Materialien nicht nur für Bienen

Nach einer kleinen Wanderung von der Schule zum Gelände der Firma Brändle wurde erstmals das Objekt für das Insektenhotel in Augenschein genommen. Arbeiter der Firma hatten es optimiert und an geeigneter Stelle, mitten im Grünen und umgeben von Wiesen und Äckern, aufgestellt. Sofort machten sich die Kinder ans Werk und bestückten die Fächer mit den zum Nisten und Brüten benötigten Materialien. Um den Betrieb an der neuen Behausung effektiv zu gestalten, durften die Kinder sich zeitweise auch dem Feder- und Fußballspiel widmen, oder einfach herumtoben.
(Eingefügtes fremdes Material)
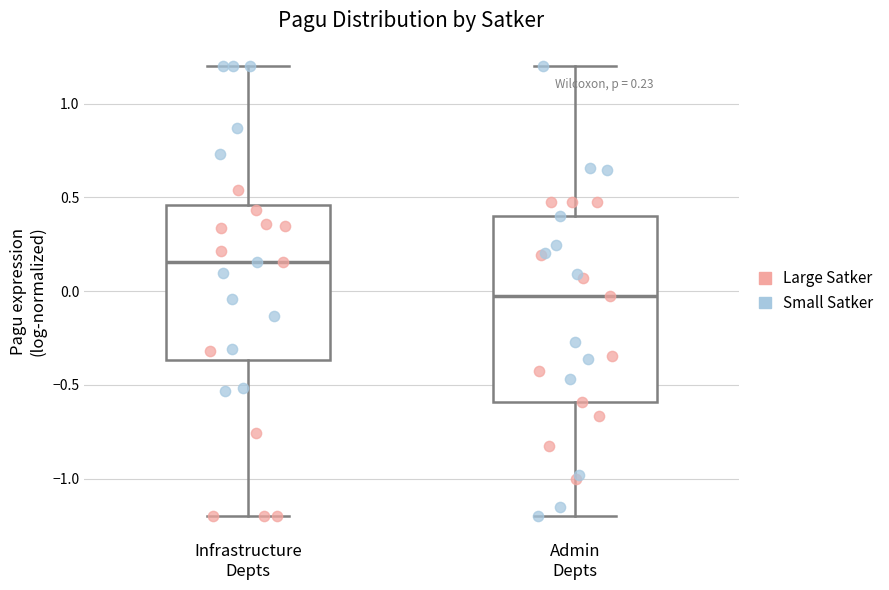

Which box's median line is the lowest?

Admin Depts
„Das gesamte Projekt war richtig toll. Vorhin sind wir noch mit Arbeitern der Firma ins Gespräch gekommen, da waren Hobbyimker dabei, die uns ebenso interessantes erzählt haben. Zum Beispiel, wie besorgniserregend es ist, wie oft sie ganze Bienenvölker aufgrund eines krankmachenden Befalls aussortieren müssen“, sagte Giesen. Sie versprach, auch im Namen ihrer Kolleginnen, des Kollegen und der Kinder, auch nach dem Abschluss des Projektes das Hotel zu betreuen. „Die Materialien werden hauptsächlich Wildbienen anlocken. Es ist aber auch welches für Marienkäfer und Ohrenzwicker dabei“, schloss sie am Ende.

Nachahmer gewünscht

Karin und Simone Lamparter sowie Daniel Spohn bedankten sich ganz herzlich bei Schülern für ihre Emsigkeit. „Kommt immer mal wieder vorbei und guckt. Wir freuen uns darauf und über die neue Behausung.“

Giesen freute sich riesig, als sie am Freitagnachmittag zum neuen Insektenhotel zurückkehrte: „Da haben schon die ersten Bienen Röhren zugekleistert – das war so ein schönes Projekt und der Eifer der Kinder war so ansteckend“, war sie ganz euphorisch. Wünschenswert wäre, gäbe es zukünftig viele Nachahmer für solch nachhaltige Projekte.